Beth Moore, a Forest Service spokeswoman, agreed: "There's nothing alarming or out of the norm."

Boyd acknowledged the butterflies could return next year.

"It could be that the environmental cues that would tell this thing to emerge this year told it instead to not emerge this year," Boyd said. "That is not to say that everything is fine and dandy. The threat to this species is probably greater than we had perceived."

The butterfly researchers did not have access this year to conservation funds generated by the sale of federal land in Clark County. Murphy said he used funds from other, statewide research projects to pay for what he described as modest efforts to count the Mount Charleston blue and other species.

The lack of federal funding for summer research projects sparked concern from some scientists and environmentalists. Clark County and federal agencies work together to approve and fund research and conservation projects under the umbrella of the Clark County Multi-Species Habitat Conservation Plan.

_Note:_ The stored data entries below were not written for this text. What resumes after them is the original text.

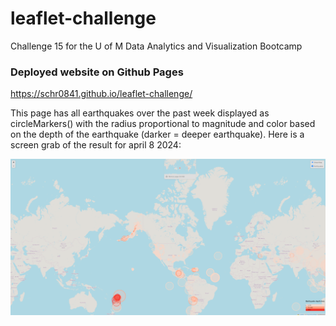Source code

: # leaflet-challenge
Challenge 15 for the U of M Data Analytics and Visualization Bootcamp


### Deployed website on Github Pages
https://schr0841.github.io/leaflet-challenge/

This page has all earthquakes over the past week displayed as circleMarkers() with the radius proportional to magnitude and color based on the depth of the earthquake (darker = deeper earthquake). Here is a screen grab of the result for april 8 2024:


![screenshot](https://github.com/schr0841/leaflet-challenge/blob/main/static_image_4.8.2024.png)
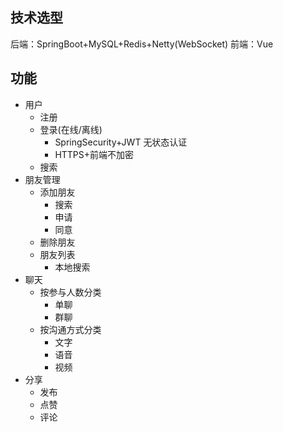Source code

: ## 技术选型
后端：SpringBoot+MySQL+Redis+Netty(WebSocket)
前端：Vue

## 功能
- 用户
  - 注册
  - 登录(在线/离线)
    - SpringSecurity+JWT 无状态认证
    - HTTPS+前端不加密
  - 搜索
- 朋友管理
  - 添加朋友
    - 搜索
    - 申请
    - 同意
  - 删除朋友
  - 朋友列表
    - 本地搜索
- 聊天
  - 按参与人数分类
    - 单聊
    - 群聊
  - 按沟通方式分类
    - 文字
    - 语音
    - 视频
- 分享
  - 发布
  - 点赞
  - 评论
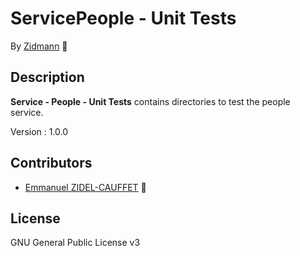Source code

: # ServicePeople - Unit Tests

By [Zidmann](mailto:emmanuel.zidel@gmail.com) :bow: 

## Description

**Service - People - Unit Tests** contains directories to test the people service.

Version : 1.0.0

## Contributors

* [Emmanuel ZIDEL-CAUFFET](mailto:emmanuel.zidel@gmail.com) :bow: 

## License

GNU General Public License v3
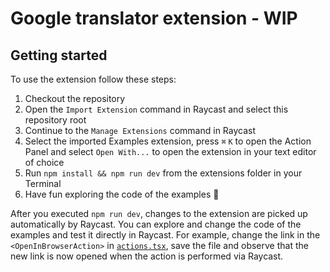 
# Google translator extension - WIP

## Getting started

To use the extension follow these steps:
1. Checkout the repository
2. Open the `Import Extension` command in Raycast and select this repository root
3. Continue to the `Manage Extensions` command in Raycast
4. Select the imported Examples extension, press `⌘` `K` to open the Action Panel and select `Open With...` to open the extension in your text editor of choice
5. Run `npm install && npm run dev` from the extensions folder in your Terminal
6. Have fun exploring the code of the examples 🎉

After you executed `npm run dev`, changes to the extension are picked up automatically by Raycast. You can explore and change the code of the examples and test it directly in Raycast. For example, change the link in the `<OpenInBrowserAction>` in [`actions.tsx`](src/actions.tsx), save the file and observe that the new link is now opened when the action is performed via Raycast.
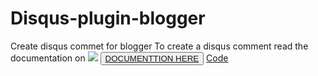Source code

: # Disqus-plugin-blogger
Create disqus commet for blogger
To create a disqus comment read the documentation on
<img src='https://3.bp.blogspot.com/-E81BTuDOfnQ/WoJ1ZD_-1lI/AAAAAAAAALc/XQ6j0MDrlMEtS-RNJohcvyo3-fOb9wocgCLcBGAs/s640/dise.png'></img>
<button><a class="demo" href="http://www.eplip.net/2018/02/how-add-disqus-commet-on-blogger.html
" target="_blank">DOCUMENTTION HERE</a></button>
<a href="https://github.com/EPLIPDEVELOPERS/Disqus-plugin-blogger/blob/master/comments%20for%20blogger">Code</a>
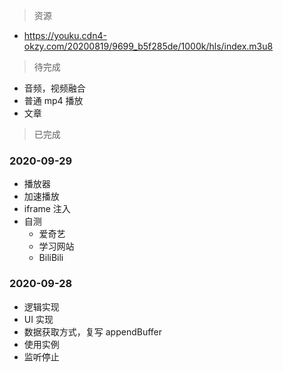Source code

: > 资源
- https://youku.cdn4-okzy.com/20200819/9699_b5f285de/1000k/hls/index.m3u8


> 待完成
- 音频，视频融合
- 普通 mp4 播放
- 文章



> 已完成
### 2020-09-29
- 播放器
- 加速播放
- iframe 注入
- 自测
  - 爱奇艺
  - 学习网站
  - BiliBili


### 2020-09-28
- 逻辑实现
- UI 实现
- 数据获取方式，复写 appendBuffer
- 使用实例
- 监听停止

Next year, the habitat funds from the sale of federal lands should provide more research money for the butterflies and other warm-weather species.

Murphy contrasted the Mount Charleston blue's situation to that of Northern Nevada's Sand Mountain blue butterfly, a species that is not directly related to the Clark County insect. Fish and Wildlife has moved to list the Sand Mountain butterfly as endangered.

Murphy, who has been researching the butterfly this summer, said there are perhaps 500,000 to 1 million on a couple of square miles outside Fallon.

The Mount Charleston blue is in a much tougher spot, he said: "(It) is unequivocally the state's most at-risk invertebrate at this point, and may be the state's most at-risk species."